The stroke lowering benefit of modern pharmacotherapy has been firmly established. It has been estimated that the combined effects of antiplatelet therapy, lipid lowering, and blood pressure control could reduce the risk of recurrent stroke by as much as 80%.51 Secondary analyses from trials of lipid lowering therapy in patients with stroke suggest that control of blood pressure (50 mg/dL) can lead to a significant reduction in the risk of recurrent stroke can reduce the hazard ratio (HR) to 0.35.

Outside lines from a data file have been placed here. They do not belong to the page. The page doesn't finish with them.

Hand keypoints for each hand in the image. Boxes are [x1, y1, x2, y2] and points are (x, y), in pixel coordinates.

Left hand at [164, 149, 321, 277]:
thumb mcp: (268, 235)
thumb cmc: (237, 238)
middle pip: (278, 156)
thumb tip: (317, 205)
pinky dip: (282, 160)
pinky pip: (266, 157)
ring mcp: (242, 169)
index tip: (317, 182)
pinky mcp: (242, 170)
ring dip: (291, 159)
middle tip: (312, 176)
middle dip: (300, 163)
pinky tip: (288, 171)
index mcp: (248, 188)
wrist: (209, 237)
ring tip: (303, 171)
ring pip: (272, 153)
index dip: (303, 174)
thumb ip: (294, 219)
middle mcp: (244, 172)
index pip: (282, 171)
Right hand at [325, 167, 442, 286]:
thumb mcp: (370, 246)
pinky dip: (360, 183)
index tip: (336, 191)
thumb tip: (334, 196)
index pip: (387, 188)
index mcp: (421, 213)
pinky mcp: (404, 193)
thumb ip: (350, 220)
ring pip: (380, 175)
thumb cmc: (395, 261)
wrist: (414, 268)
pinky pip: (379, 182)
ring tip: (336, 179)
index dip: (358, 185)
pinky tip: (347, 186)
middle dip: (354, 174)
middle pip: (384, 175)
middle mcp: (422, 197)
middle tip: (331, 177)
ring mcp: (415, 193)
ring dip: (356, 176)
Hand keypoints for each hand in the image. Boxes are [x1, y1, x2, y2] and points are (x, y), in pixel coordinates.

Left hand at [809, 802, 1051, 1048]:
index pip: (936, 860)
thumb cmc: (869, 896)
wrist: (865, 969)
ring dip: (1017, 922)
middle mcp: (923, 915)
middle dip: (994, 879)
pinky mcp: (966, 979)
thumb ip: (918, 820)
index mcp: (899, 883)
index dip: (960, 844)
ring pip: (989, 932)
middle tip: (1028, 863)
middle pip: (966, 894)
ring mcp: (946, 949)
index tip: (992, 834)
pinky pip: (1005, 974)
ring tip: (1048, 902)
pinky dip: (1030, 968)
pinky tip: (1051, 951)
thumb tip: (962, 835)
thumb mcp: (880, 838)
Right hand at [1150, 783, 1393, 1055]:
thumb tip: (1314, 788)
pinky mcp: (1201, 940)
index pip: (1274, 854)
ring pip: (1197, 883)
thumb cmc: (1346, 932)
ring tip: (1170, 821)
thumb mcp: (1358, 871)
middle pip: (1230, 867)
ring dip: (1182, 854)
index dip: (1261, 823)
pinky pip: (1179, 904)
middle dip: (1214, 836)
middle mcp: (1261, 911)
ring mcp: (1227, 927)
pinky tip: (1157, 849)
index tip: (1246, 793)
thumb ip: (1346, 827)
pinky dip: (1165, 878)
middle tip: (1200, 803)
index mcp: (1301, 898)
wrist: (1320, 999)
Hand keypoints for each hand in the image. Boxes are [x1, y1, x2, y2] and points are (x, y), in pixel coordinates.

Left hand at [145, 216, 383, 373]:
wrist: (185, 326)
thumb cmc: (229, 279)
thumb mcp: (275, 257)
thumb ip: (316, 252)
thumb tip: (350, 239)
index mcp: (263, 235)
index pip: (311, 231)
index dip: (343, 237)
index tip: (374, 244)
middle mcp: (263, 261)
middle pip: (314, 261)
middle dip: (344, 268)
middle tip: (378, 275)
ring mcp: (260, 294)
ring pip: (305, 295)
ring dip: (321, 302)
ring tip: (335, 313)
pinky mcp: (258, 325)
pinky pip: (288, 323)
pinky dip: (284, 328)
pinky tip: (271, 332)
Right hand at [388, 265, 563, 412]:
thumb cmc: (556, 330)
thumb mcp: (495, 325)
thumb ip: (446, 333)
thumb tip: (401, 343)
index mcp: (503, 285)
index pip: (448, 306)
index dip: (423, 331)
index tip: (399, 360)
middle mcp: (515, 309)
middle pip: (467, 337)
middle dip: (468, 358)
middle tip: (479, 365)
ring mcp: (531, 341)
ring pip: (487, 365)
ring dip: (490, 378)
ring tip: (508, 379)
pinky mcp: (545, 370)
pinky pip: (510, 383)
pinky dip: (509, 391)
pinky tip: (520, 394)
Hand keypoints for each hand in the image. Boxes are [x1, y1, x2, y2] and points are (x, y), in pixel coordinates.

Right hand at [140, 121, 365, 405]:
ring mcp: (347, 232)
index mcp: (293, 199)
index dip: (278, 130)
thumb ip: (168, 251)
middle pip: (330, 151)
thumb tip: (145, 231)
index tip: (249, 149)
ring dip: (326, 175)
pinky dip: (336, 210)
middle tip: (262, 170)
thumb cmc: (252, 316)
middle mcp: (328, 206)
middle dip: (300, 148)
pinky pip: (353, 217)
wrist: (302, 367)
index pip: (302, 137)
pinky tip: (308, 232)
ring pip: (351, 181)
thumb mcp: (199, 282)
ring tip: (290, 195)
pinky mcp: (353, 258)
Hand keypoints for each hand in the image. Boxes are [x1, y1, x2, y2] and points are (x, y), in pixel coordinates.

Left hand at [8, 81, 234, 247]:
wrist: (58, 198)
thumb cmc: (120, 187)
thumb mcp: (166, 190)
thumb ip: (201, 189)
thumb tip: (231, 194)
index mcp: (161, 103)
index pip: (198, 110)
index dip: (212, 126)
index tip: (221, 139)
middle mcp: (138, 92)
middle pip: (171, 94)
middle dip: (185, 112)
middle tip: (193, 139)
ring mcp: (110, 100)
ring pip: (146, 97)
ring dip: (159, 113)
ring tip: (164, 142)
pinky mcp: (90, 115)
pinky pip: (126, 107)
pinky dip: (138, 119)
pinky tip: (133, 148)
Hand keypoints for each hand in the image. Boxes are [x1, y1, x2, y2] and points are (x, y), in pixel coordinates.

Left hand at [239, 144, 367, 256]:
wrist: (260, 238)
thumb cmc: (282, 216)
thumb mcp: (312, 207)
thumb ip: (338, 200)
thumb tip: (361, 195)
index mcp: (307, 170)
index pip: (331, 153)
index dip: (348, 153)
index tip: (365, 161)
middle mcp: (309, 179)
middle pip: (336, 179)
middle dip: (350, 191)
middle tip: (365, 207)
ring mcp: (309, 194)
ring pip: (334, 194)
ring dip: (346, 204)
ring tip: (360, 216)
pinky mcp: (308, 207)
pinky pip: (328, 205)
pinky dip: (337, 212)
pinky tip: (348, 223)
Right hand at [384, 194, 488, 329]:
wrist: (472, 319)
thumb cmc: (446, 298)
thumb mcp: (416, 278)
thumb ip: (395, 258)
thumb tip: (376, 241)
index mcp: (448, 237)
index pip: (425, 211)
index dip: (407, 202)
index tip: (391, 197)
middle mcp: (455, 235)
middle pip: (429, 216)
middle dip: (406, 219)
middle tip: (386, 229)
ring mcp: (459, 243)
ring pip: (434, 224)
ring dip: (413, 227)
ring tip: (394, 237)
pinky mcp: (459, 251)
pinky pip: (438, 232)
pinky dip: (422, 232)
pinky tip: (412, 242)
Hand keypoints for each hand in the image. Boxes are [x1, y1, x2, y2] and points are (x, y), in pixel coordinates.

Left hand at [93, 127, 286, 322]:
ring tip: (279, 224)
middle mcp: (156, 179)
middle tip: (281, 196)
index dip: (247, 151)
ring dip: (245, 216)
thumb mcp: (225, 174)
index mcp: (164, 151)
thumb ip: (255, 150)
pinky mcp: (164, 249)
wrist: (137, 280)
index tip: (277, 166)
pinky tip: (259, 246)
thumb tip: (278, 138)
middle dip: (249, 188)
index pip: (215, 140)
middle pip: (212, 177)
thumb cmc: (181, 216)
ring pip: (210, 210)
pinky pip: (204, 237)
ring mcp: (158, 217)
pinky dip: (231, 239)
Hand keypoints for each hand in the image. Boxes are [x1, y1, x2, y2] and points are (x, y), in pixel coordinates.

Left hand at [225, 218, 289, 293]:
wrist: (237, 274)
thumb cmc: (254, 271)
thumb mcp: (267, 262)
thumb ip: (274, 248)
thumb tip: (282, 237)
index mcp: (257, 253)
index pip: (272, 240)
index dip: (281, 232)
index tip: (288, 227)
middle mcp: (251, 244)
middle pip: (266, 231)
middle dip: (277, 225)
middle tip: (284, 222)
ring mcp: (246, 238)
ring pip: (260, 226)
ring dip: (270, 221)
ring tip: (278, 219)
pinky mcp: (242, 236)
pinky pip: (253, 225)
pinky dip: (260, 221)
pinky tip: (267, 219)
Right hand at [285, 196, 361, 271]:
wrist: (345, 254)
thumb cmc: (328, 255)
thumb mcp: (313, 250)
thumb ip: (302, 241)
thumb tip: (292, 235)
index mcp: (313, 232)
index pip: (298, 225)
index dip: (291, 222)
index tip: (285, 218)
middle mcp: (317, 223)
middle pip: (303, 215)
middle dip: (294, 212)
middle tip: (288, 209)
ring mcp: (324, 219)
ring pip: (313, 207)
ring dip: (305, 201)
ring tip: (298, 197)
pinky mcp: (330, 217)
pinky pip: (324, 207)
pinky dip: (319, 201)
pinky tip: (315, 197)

Reimbursement constraints continue to be a serious barrier to the clinical dissemination of CAS.52 food and drug administration (FDA) has approved multiple CAS as “safe and effective” but centers for medicare and medicaid services (CMS) has decided that CAS is not “reasonable or necessary”. CMS however reimburses for CEA without restraint or conditions.
CONCLUSION
Carotid artery stenting is a well studied therapeutic strategy for carotid revascularization, it must be performed by experienced operators using embolic protetction in orther to provide results similar to those reported in the clinical trials. The clinical benefit is clear in symptomatic patients. On the other hand, the current CREST-2 trial is evaluating its performance compared with current maximal medical therapy for patients with asymptomatic disease.
CONFLICT OF INTEREST
The authors declare that they have no conflicts of interest.